Despite a slight easing in overall food inflation in March, rice prices remained notably high, registering a surge of 12.7%. Retail prices for rice have risen to ₹44.40 per kg, reflecting a year-on-year increase of 13.10%, according to data from the consumer affairs ministry.
To address the situation, the government proposes to slash the amount of broken rice allowed in non-basmati white and parboiled rice exports from the current 25% to a mere 5%. This reduction is expected to bolster domestic supplies, thereby stabilizing prices, as stated by a senior official.
The decision comes after several attempts to curb escalating prices through various measures, including the introduction of Bharat rice, enhanced stock disclosures, and export restrictions. Despite these efforts, prices have continued to rise unabated.

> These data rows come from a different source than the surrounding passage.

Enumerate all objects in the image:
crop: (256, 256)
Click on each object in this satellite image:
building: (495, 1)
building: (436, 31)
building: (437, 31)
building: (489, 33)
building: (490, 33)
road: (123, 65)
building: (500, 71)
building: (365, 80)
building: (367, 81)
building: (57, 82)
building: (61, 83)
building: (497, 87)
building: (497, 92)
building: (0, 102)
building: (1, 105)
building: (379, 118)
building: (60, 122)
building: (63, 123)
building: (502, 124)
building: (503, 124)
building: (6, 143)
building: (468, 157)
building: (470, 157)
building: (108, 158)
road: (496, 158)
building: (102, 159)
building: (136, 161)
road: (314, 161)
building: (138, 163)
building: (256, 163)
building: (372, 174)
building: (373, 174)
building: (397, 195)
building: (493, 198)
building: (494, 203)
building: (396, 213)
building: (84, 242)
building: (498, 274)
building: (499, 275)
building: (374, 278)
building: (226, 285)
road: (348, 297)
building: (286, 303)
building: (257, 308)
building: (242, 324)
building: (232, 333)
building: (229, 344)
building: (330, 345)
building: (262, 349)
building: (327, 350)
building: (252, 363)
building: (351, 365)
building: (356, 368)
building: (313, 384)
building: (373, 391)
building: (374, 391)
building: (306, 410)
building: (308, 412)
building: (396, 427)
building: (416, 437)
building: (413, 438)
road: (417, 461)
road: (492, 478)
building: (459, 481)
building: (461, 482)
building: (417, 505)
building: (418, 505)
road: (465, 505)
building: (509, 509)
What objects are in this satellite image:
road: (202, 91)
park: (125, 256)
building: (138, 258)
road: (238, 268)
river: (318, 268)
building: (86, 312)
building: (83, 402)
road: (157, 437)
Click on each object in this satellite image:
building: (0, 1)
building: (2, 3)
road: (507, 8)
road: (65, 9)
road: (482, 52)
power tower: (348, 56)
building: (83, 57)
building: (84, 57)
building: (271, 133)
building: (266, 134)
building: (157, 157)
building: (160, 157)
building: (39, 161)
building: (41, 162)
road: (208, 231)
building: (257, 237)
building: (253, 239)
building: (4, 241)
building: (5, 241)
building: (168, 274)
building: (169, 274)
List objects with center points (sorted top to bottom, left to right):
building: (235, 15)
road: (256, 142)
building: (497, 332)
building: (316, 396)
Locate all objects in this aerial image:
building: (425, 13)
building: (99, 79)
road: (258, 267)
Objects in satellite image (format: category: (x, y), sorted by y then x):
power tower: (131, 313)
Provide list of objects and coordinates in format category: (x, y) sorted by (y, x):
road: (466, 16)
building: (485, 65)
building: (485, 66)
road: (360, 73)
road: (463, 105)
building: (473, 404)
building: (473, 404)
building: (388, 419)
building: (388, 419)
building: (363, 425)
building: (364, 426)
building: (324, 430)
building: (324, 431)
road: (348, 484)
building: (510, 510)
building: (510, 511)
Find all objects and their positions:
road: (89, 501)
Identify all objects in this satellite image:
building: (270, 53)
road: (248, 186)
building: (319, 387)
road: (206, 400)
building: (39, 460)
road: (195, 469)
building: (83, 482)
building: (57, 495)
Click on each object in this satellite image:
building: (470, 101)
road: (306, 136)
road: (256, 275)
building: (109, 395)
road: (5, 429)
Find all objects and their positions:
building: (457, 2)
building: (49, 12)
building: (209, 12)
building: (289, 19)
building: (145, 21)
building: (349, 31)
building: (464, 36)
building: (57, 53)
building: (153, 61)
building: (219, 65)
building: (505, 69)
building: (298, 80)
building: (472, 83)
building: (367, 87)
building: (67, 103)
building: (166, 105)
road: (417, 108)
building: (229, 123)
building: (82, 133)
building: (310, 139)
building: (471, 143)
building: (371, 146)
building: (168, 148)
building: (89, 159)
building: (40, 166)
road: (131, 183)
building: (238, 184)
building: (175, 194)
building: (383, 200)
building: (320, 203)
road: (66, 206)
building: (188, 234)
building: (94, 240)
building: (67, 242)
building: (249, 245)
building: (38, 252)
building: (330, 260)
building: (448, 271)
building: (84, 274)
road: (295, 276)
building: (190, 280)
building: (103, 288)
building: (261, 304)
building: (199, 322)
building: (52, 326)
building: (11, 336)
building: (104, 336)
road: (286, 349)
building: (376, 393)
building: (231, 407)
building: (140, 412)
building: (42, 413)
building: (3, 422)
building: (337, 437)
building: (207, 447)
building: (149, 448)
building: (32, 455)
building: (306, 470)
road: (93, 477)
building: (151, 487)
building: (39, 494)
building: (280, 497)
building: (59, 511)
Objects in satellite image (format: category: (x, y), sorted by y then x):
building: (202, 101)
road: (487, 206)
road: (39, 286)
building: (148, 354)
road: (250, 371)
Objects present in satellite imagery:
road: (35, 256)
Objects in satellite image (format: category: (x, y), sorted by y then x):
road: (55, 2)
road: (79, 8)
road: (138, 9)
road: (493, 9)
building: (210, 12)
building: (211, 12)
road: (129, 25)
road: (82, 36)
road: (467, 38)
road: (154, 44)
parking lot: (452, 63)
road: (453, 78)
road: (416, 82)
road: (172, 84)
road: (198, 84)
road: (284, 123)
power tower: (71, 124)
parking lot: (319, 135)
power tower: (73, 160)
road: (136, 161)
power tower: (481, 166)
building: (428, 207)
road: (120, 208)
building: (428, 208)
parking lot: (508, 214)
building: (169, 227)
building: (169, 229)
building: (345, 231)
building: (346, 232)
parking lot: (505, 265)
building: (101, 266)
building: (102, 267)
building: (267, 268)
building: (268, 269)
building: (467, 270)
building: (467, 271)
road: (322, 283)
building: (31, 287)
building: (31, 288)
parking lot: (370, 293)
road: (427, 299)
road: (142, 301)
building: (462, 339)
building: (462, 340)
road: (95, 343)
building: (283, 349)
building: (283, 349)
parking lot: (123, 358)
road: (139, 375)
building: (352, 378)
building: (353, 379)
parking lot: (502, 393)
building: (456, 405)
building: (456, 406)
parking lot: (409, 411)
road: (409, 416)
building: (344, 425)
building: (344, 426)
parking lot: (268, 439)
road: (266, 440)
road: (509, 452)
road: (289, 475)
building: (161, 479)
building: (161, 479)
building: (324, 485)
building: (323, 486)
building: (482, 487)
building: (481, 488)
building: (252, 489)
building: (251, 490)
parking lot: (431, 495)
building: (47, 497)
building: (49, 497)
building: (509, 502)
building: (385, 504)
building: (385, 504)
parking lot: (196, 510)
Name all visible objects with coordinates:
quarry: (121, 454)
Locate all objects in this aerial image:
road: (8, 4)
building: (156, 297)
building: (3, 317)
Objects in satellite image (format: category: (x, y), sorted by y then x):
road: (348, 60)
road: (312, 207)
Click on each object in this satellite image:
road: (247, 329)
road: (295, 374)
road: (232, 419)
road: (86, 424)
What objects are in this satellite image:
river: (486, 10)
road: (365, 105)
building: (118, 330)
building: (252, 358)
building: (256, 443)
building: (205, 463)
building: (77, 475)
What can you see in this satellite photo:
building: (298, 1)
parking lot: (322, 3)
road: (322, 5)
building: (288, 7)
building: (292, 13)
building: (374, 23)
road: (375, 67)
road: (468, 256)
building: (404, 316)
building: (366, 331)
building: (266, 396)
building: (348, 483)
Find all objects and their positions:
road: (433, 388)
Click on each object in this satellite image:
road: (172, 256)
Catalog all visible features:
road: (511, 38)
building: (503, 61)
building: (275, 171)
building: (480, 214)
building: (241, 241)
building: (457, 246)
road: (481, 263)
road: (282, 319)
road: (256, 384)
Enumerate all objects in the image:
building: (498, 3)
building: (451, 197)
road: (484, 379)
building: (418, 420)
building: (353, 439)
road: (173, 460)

The Directorate General of Foreign Trade (DGFT) has proposed modifications to the quality specifications for rice exports. For instance, in the case of parboiled rice, the broken percentage may be reduced to 5% from the existing 15%. Similarly, for non-basmati white rice, the broken percentage could be lowered from 25% to 5%.
It is noteworthy that the broken percentage of rice exports varies based on the importing country's requirements. For instance, African nations typically accept non-basmati white rice with a 25% broken percentage, while the US demands only 2-3%.
The potential reduction in broken rice percentage is expected to have a significant impact on prices. Currently, 5% broken non-basmati white rice is priced at ₹35,000 per tonne, whereas the same quantity with a 25% broken percentage is priced lower at ₹30,000 a tonne, according to spot traders.
Moreover, the reduction in broken percentage for exports could unlock more rice for domestic industrial uses, such as ethanol production, further aiding in price stabilization.
However, the proposed changes may have implications for overall rice exports, and thus the Department of Commerce has been tasked with assessing the potential impact. Once the assessment is complete, a decision will be made by the concerned authorities.
At present, export of non-basmati white rice is restricted and permitted only on a government-to-government basis, while parboiled rice exports attract a 20% duty.
The government intends to implement the new specifications for non-basmati white rice exports on a government-to-government basis, starting with the next consignment. So far, nearly 2 million tonnes of non-basmati white rice have been exported under the government-to-government route since export restrictions were imposed last July.